We believe that the following steps are urgent and vital in the struggle against apartheid and white racialism in South Africa:
1. The immediate and rigid implementation of the resolutions of the Seventeenth Session of the United Nations [General Assembly] by all countries without exception.
2. We demand that those countries already referred to in this text as having involved themselves on the side of our oppressors be called upon to withdraw forthwith from the arena of conflict in our country and that they should be specifically indicted in the forums of this Organisation.
3. As a first step in the process of securing those bodies and organisations which deliberately flout the decision of this Organisation by giving support and aid to the White racists in South Africa, we propose that a blacklist of companies such as De Beers Limited, African Explosives and Chemical Industries and others which collaborate with the South African Government in the manufacture of ammunition in the country should be compiled. Members of this Organisation should be called upon to sever relations with these companies.
4. We express our deep disgust with the conduct of an Afro-Asian nation, the Japanese Government, which has accepted the humiliating concessions of having its citizens classified white in South Africa for selfish trading purposes and has arrogantly flouted the decisions of the United Nations. We call upon the United Nations to urge Japan to put an end to this trade.
5. Some small amount of trade has also been conducted between South Africa and some of the Socialist countries. We urge the United Nations to call upon these countries to cut off even this negligible trade.

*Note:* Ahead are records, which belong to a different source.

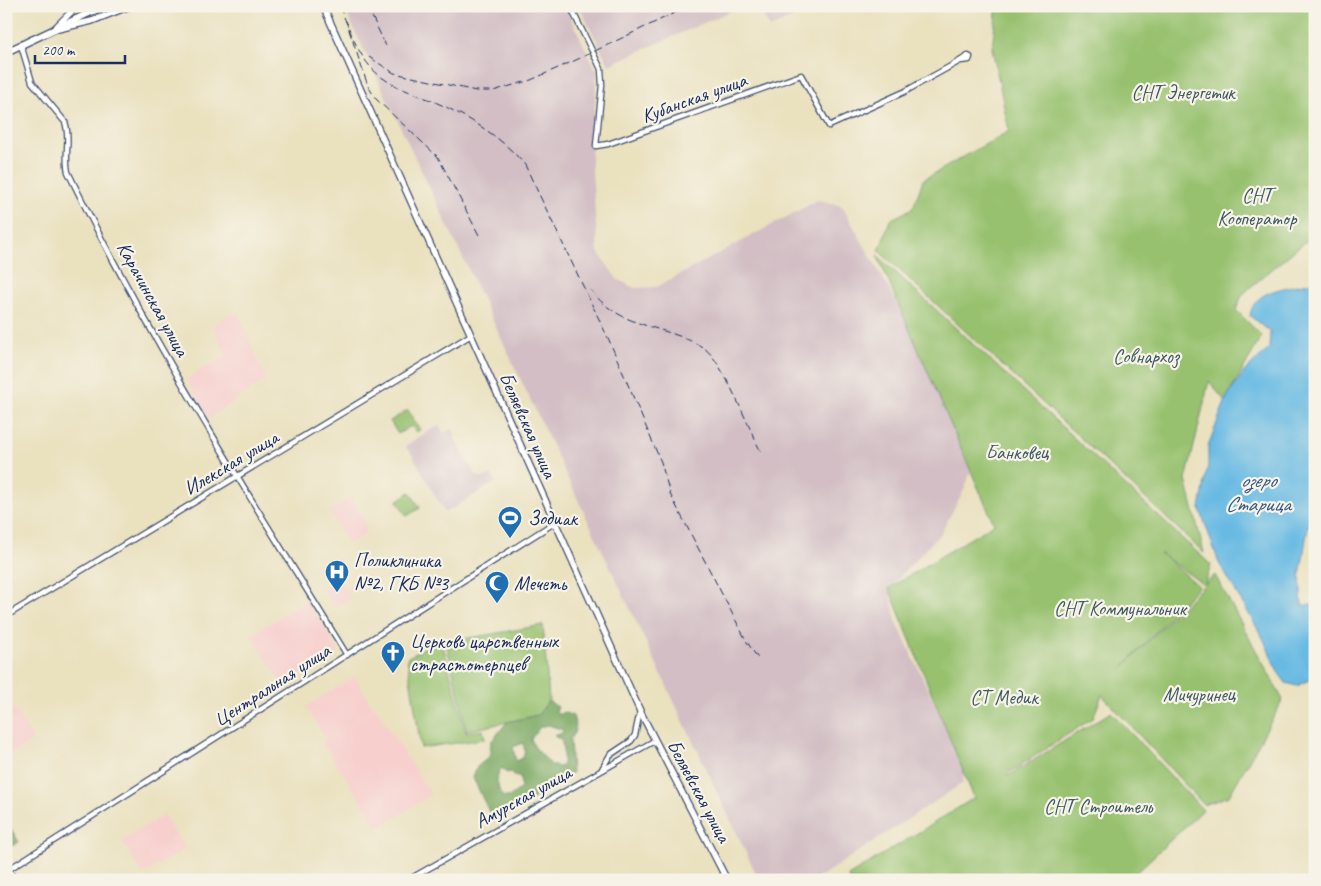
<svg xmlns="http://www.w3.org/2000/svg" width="1321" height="886" viewBox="0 0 1321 886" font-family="Caveat,sans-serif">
<rect width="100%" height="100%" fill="#f7f3e8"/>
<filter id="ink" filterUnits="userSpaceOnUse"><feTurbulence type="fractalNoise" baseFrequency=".02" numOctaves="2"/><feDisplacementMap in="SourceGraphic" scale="10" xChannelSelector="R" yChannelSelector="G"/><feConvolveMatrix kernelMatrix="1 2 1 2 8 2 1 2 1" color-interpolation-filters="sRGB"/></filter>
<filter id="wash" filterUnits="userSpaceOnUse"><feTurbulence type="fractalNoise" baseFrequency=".0096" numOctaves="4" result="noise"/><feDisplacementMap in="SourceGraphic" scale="20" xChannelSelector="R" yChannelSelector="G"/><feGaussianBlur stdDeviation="1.12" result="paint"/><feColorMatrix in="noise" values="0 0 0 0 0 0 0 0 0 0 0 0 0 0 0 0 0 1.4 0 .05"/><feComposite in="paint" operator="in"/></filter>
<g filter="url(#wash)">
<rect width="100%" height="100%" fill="#eae1bf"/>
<!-- built -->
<g fill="#f7d0ce">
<path d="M238 312 266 379 209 419 186 379 226 356 212 324Z"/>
<path d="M351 498 368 527 364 529 367 533 349 544 329 512Z"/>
<path d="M339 579 351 597 334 608 323 589Z"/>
<path d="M307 600 339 651 284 687 251 635Z"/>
<path d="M354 677 374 708 326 739 306 707Z"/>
<path d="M12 706 34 740 6 757V710Z"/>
<path d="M376 708 431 795 379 828 322 742Z"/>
<path d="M164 815 185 849 143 874 122 840Z"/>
</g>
<!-- industrial -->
<g fill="#d2bec4">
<path d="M343 6H565L597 72 591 159 598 252 617 279 634 288 657 287 818 200 842 206 979 448 965 488 941 533 889 588 896 621 964 767 963 783 815 880H759Z"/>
<path d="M579 6H742L609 65Z"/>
<path d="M758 6H819L770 28Z"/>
<path d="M439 425 444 433 452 429 456 436 454 438 475 474 482 478 491 475 496 482 445 513 412 454 405 446Z"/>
</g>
<!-- green -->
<g fill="#97c16e" stroke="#597866" fill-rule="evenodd">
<path d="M997 6H1315V172L1310 168 1315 173V236L1301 245 1252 286 1242 295 1236 310 1262 336 1225 401 1209 381 1186 480 1204 553 879 251 890 220 913 208 923 180 1009 131 992 48Z"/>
<path d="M877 255 1211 565 1205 584 1215 575 1283 700 1229 796 1204 805 1102 695 1093 718 1007 774 1008 776 1111 712 1203 810 1128 880H850L848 876 974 798 889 588 994 524ZM1160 553 1204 585 1121 669 1199 586Z"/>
<path d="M408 410 420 430 416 432 411 426 398 434 390 421Z"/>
<path d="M410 492 420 508 407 516 397 501Z"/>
<path d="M543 625 549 699 545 708 538 715 467 731 446 642Z"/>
<path d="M441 638 466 733 483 730 485 739 421 748 407 658Z"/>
</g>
<!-- forest -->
<g fill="#79a761" stroke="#4a6b60" fill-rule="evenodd">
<path d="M548 701 558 707 556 712 559 715 563 712 573 716C576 726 577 731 570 739L572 773 502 818H492L473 778 477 767 489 757 491 742 507 722 538 715ZM549 725 563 730 562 733 554 736 561 740 563 747V765L559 767 551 765C544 755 534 750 531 739L540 727ZM523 743 525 751 523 758 516 761 513 747ZM501 768 507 773 510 772 515 776H520L521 788 509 797H503C497 789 495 776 501 768Z"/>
<path d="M6 821 19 842 6 849Z"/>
</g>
<!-- water -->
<path fill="#67bae3" stroke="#4174a0" d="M1315 281V484L1300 576 1302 605H1315V627L1311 636 1315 639V677L1297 686 1286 683 1278 672 1263 638 1219 563 1200 509 1208 465V446L1227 397 1244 372 1269 349 1270 332 1250 316C1253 287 1293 288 1315 281Z"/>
</g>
<g filter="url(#ink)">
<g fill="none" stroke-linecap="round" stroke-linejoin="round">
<defs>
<g id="minor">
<path d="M570 6 601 69 602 85 596 146 608 144 801 75 829 126 904 92 960 61 969 60 970 57 968 56 960 61"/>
<path d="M21 45 32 82 65 122C71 138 64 155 68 172 149 339 250 497 347 655"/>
<path d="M6 616 471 335"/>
<path d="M602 769 610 755 631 741 635 735 640 711"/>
<path d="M6 865 15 880"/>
<path d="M6 871 554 523"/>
<path d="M408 880 654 741"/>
</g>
<g id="major">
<path d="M323 6 640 711 727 880"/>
<path d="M55 28 77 6"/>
<path d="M58 29 92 21 130 6"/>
</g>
<path id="highway" d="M6 52 104 6"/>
</defs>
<!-- minor casing -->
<use href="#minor" stroke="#3a4a6d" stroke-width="7"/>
<!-- major casing -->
<use href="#major" stroke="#3a4a6d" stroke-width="8"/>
<!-- highway casing -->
<use href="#highway" stroke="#3a4a6d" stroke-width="9"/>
<!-- minor -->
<use href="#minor" stroke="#fff" stroke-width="4.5"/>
<!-- major -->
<use href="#major" stroke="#fff" stroke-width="5.5"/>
<!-- highway -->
<use href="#highway" stroke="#fff" stroke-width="6"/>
<!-- rail -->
<g stroke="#1b2f5e" stroke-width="1" stroke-dasharray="8 4" stroke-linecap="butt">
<path d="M339 6 348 26"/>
<path d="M367 6 386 46"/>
<path d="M369 57 394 73 476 91H493L531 80 576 60 689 6"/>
<path d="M479 235 438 157 376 99 368 86 346 21C354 41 362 62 380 76 394 87 411 92 428 99 464 114 500 135 525 165L609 340 661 462 670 494 747 642 759 660"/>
<path d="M590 289C622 331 664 323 704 348 723 361 749 429 761 452"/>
</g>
</g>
</g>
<!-- icons -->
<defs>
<symbol id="stadium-pin" viewBox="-11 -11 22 30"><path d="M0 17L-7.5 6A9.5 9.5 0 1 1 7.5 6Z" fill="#1f6fb2" stroke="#f7f3e8"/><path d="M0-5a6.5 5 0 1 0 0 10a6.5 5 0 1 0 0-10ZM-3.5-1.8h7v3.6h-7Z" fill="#fff"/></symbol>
<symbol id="hospital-pin" viewBox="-11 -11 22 30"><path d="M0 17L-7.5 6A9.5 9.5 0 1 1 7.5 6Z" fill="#1f6fb2" stroke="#f7f3e8"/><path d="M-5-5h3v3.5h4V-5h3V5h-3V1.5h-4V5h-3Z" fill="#fff"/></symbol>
<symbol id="mosque-pin" viewBox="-11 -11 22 30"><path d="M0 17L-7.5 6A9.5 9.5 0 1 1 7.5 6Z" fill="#1f6fb2" stroke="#f7f3e8"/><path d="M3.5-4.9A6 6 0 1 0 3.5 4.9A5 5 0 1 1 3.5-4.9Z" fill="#fff"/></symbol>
<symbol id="church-pin" viewBox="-11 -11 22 30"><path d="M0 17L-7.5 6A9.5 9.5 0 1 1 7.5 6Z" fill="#1f6fb2" stroke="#f7f3e8"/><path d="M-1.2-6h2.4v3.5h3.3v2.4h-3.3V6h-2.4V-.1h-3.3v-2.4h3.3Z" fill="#fff"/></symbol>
</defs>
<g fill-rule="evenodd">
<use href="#stadium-pin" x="496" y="504" width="28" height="38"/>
<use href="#hospital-pin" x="323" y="558" width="28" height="38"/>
<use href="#mosque-pin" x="483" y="569" width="28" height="38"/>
<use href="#church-pin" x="379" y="639" width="28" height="38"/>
</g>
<g text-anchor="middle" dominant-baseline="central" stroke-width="4.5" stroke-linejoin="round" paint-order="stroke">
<!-- park labels -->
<g font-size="20" fill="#405b63" stroke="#f7f3e8">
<text x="1183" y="92">СНТ Энергетик</text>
<text x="1257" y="195">СНТ<tspan x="1257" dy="23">Кооператор</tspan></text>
<text x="1146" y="356">Совнархоз</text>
<text x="1017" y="452">Банковец</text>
<text x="1120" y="608">СНТ Коммунальник</text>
<text x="1199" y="694">Мичуринец</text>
<text x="1004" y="697">СТ Медик</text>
<text x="1098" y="806">СНТ Строитель</text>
</g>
<!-- street labels -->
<g font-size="20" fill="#1b2f5e" stroke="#f7f3e8">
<text transform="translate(694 98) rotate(-20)">Кубанская улица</text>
<text transform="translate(153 299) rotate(61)">Карачинская улица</text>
<text transform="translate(528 425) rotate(66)">Беляевская улица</text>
<text transform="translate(231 463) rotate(-31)">Илекская улица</text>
<text transform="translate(272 685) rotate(-33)">Центральная улица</text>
<text transform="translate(699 791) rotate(62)">Беляевская улица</text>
<text transform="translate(523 797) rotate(-29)">Амурская улица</text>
</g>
<!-- poi labels -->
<g font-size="20" fill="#1b2f5e" stroke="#f7f3e8" text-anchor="start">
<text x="528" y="518">Зодиак</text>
<text x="354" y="560">Поликлиника<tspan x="354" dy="23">№2, ГКБ №3</tspan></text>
<text x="514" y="583">Мечеть</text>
<text x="410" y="641">Церковь царственных<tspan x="410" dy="23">страстотерпцев</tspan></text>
</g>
<!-- water labels -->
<g font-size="21" font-style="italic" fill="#325986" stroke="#f7f3e8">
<text x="1258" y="480">озеро<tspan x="1258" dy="24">Старица</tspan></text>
</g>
</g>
<!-- margin -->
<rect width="1321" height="886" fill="none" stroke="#f7f3e8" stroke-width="25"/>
<!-- scale -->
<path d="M35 55v8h90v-8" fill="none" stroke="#1b2f5e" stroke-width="2.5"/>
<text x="42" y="55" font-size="15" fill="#1b2f5e" stroke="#f7f3e8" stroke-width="4" paint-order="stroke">200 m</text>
</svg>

It is our conviction that whenever men of decency, of conscience and morality assemble, whether it be the international councils of nations, or sports fields or in the halls of culture, the racist monster of South Africa and those who represent it should be snubbed and excluded. It must be treated as a political leper because it sallies and infects all those who associate with it. More specifically, and as a lead to the whole world, the white racist Government of South Africa should be expelled from the United Nations Organisation forthwith.
Mr. Chairman and distinguished members of the committee,
Our organisation and our people are confident that if the racists of our country are completely isolated and deprived of the spiritual and material support which they receive from the international trade and intercourse, white domination will be like a tree without roots which can then be easily uprooted by the storm of our people.
Finally, Mr. Chairman and Your Excellencies, permit us through you to thank sincerely all those states in Africa, Asia and other parts of the world who have responded positively to our appeals for assistance and support. Our thanks also go to all those public organizations and trade union movements in Europe and America which have supported our cause.
We call upon the United Nations to demand the immediate release of all political prisoners languishing in South African gaols; to demand a lifting of the banning orders in terms of which many opponents of the Verwoerd Government have been either confined to certain areas or placed under house arrest; to demand freedom of all those who have been placed in concentration camps or banished to remote parts of South Africa.